Foreign Minister Laurent Fabius told French radio Thursday “it will say that there was a chemical massacre” and that “there will certainly be indications” of the origin of the attack.
Diplomats have said the report is unlikely to pin blame on either side in the conflict, but that it would contain enough detail to suggest which party was responsible.
The European Parliament on Thursday urged a “clear, strong, targeted and united” international response, including “deterrent measures” if needed, to the attack
Welcoming the plan, the 751-seat assembly added that the use of such weapons “requires a clear, strong, targeted and united response, not excluding eventual deterrent measures.”

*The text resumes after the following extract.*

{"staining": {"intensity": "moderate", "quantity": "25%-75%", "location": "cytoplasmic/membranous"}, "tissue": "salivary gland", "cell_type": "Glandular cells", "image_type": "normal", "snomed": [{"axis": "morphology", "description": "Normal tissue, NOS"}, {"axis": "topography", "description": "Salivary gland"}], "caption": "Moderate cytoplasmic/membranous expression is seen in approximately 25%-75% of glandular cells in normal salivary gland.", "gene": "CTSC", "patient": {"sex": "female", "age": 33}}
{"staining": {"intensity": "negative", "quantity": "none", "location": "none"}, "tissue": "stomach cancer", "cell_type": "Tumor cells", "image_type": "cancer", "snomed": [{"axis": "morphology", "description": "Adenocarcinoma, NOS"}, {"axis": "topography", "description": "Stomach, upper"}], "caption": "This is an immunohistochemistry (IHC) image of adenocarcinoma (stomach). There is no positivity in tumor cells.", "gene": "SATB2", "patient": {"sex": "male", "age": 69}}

“In the event of failure to comply, this measure might be imposed on the basis of all the instruments provided for in the United Nations Charter,” the resolution said..
Kerry and Russian Foreign Minister Sergei Lavrov are due to meet in Geneva on Thursday to try to agree on a strategy to eliminate the chemical arsenal.
The top Russian diplomat said on a visit to Kazakhstan before heading to Geneva that both Russia and the United States would be taking experts on chemical weapons to the talks.
Lavrov said he did not rule out UN-Arab League Syria envoy Lakhdar Brahimi joining the talks in Geneva to discuss a stalled US-Russian initiative for a peace conference in the Swiss city.